Since then, she has authored more than 500 peer-reviewed articles and chapters. Vulnerability as a medical term was ambiguous before her research. It is considered synonymous with disability and comorbidity, although it is very common among older adults.go through define vulnerability As a clinical syndrome, Fried has developed a powerful assessment tool for identifying, preventing and treating frailty in older adults.

Fried doesn’t see her work on geriatrics as separate from her work on climate change. “Some of the work I’ve done in defining frailty in aging is now related to how frail older adults are less able to deal with extreme weather events,” she explained.
“Frail older adults and infants are particularly vulnerable during heatwaves related to climate change. People around the world are now experiencing longer lifespans, which requires new expertise to understand how to keep people living longer stay healthy,” Fried added.
Strengthen collaboration between climate scientists and epidemiologists
Fried further noted that there is an interaction between infectious diseases like COVID-19, frailty and aging, and climate change. In the field of public health, the term “syndrome” is used to define different epidemics or health consequences that exacerbate each other.
For example, there is compelling evidence that climate change is exacerbating the global air pollution crisis. Exposure to air pollutants can damage an individual’s heart, lungs, brain and immune system, making them more vulnerable to severe COVID infection. Older people are already vulnerable to severe COVID infections that lead to higher hospitalization and mortality rates, so the additional effects of air pollution can be very severe for older adults.
“There are many other possible threats to climate change in terms of affecting life expectancy. It has not been modelled, but it is still an important potential impact that we need to understand,” she said.
Fried’s plan for the future is to continue to highlight how climate change is wreaking havoc on people’s lives. This includes developing the details of new research projects that Mehrman and Columbia Climate Institute faculty can work on together.

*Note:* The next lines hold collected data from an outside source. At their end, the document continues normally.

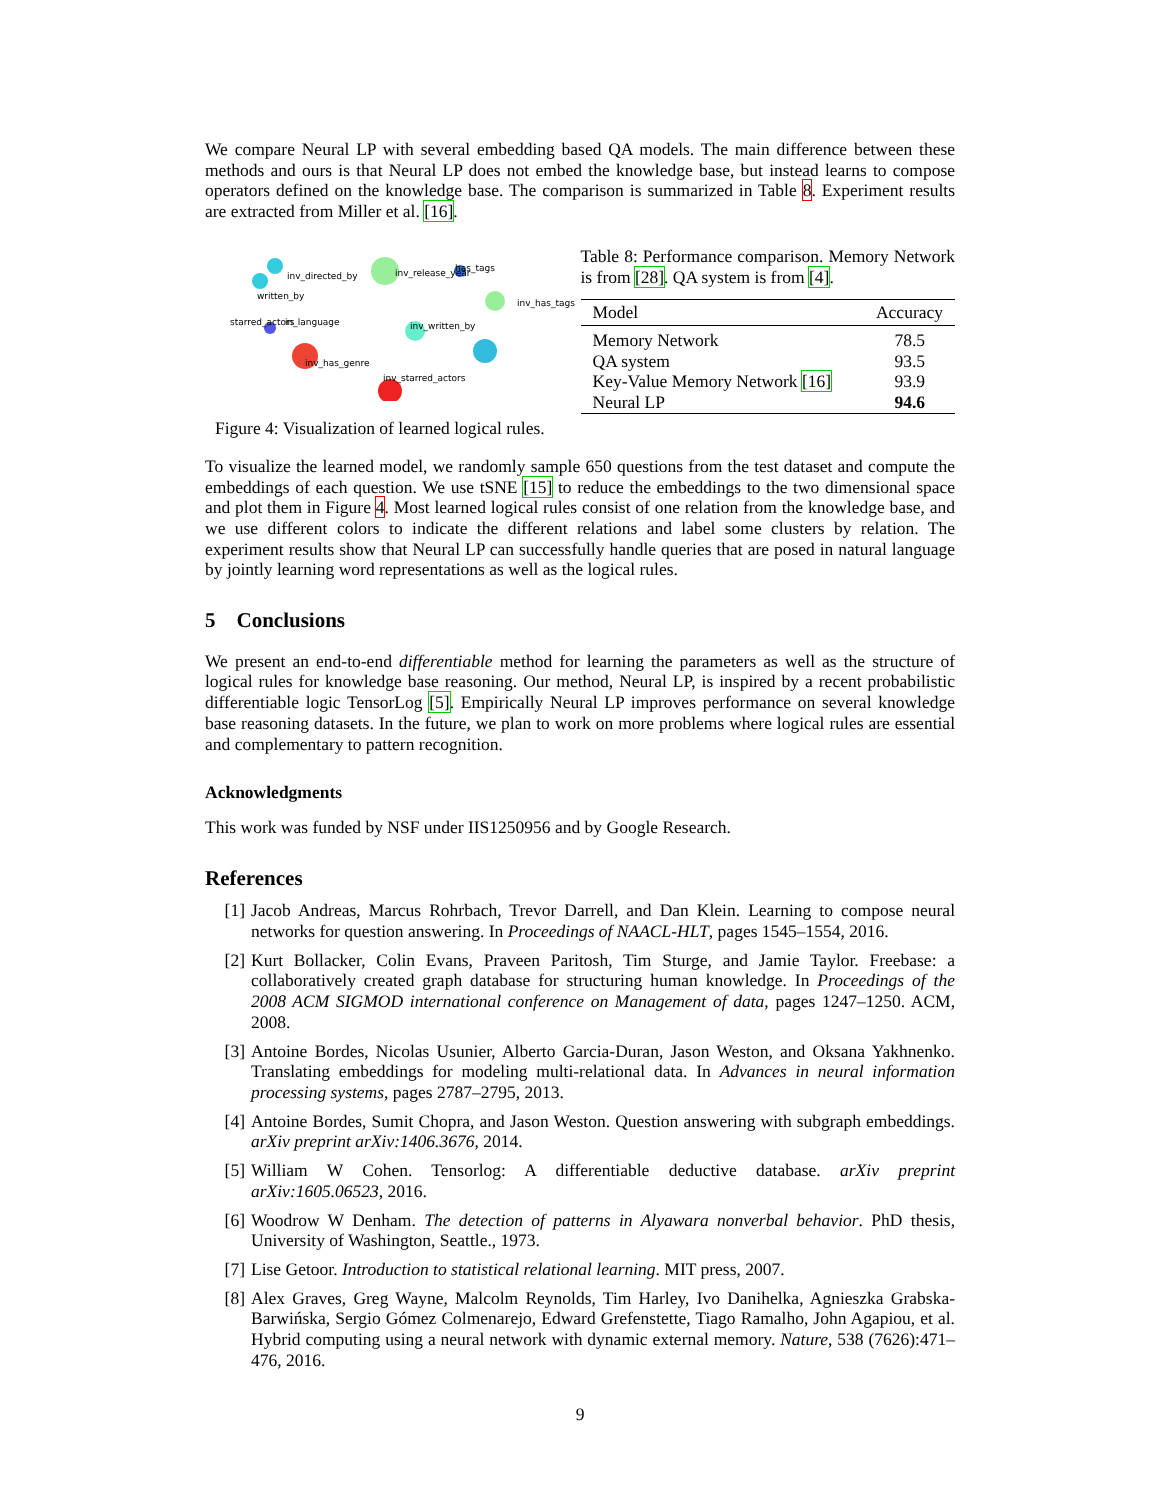We compare Neural LP with several embedding based QA models. The main difference between these methods and ours is that Neural LP does not embed the knowledge base, but instead learns to compose operators defined on the knowledge base. The comparison is summarized in Table 8. Experiment results are extracted from Miller et al. [16].
inv_directed_by
inv_release_year
has_tags
written_by
inv_has_tags
starred_actors
in_language
inv_written_by
inv_has_genre
inv_starred_actors
Figure 4: Visualization of learned logical rules.
Table 8: Performance comparison. Memory Network is from [28]. QA system is from [4].
| Model | Accuracy |
| --- | --- |
| Memory Network | 78.5 |
| QA system | 93.5 |
| Key-Value Memory Network [16] | 93.9 |
| Neural LP | 94.6 |
To visualize the learned model, we randomly sample 650 questions from the test dataset and compute the embeddings of each question. We use tSNE [15] to reduce the embeddings to the two dimensional space and plot them in Figure 4. Most learned logical rules consist of one relation from the knowledge base, and we use different colors to indicate the different relations and label some clusters by relation. The experiment results show that Neural LP can successfully handle queries that are posed in natural language by jointly learning word representations as well as the logical rules.
5 Conclusions
We present an end-to-end differentiable method for learning the parameters as well as the structure of logical rules for knowledge base reasoning. Our method, Neural LP, is inspired by a recent probabilistic differentiable logic TensorLog [5]. Empirically Neural LP improves performance on several knowledge base reasoning datasets. In the future, we plan to work on more problems where logical rules are essential and complementary to pattern recognition.
Acknowledgments
This work was funded by NSF under IIS1250956 and by Google Research.
References
[1] Jacob Andreas, Marcus Rohrbach, Trevor Darrell, and Dan Klein. Learning to compose neural networks for question answering. In Proceedings of NAACL-HLT, pages 1545–1554, 2016.
[2] Kurt Bollacker, Colin Evans, Praveen Paritosh, Tim Sturge, and Jamie Taylor. Freebase: a collaboratively created graph database for structuring human knowledge. In Proceedings of the 2008 ACM SIGMOD international conference on Management of data, pages 1247–1250. ACM, 2008.
[3] Antoine Bordes, Nicolas Usunier, Alberto Garcia-Duran, Jason Weston, and Oksana Yakhnenko. Translating embeddings for modeling multi-relational data. In Advances in neural information processing systems, pages 2787–2795, 2013.
[4] Antoine Bordes, Sumit Chopra, and Jason Weston. Question answering with subgraph embeddings. arXiv preprint arXiv:1406.3676, 2014.
[5] William W Cohen. Tensorlog: A differentiable deductive database. arXiv preprint arXiv:1605.06523, 2016.
[6] Woodrow W Denham. The detection of patterns in Alyawara nonverbal behavior. PhD thesis, University of Washington, Seattle., 1973.
[7] Lise Getoor. Introduction to statistical relational learning. MIT press, 2007.
[8] Alex Graves, Greg Wayne, Malcolm Reynolds, Tim Harley, Ivo Danihelka, Agnieszka Grabska-Barwińska, Sergio Gómez Colmenarejo, Edward Grefenstette, Tiago Ramalho, John Agapiou, et al. Hybrid computing using a neural network with dynamic external memory. Nature, 538 (7626):471–476, 2016.
9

Fried reflects that in the past, the Mailman School of Public Health faculty and the Earth Institute (now part of the Columbia Climate Institute) have been deeply involved in cross-faculty research on environmental issues. “Both schools have a lot of good history to draw from,” she said. “I look forward and hope that we can give Columbia Climate School an edge on the health of climate change, which I think will complement the Climate School well.”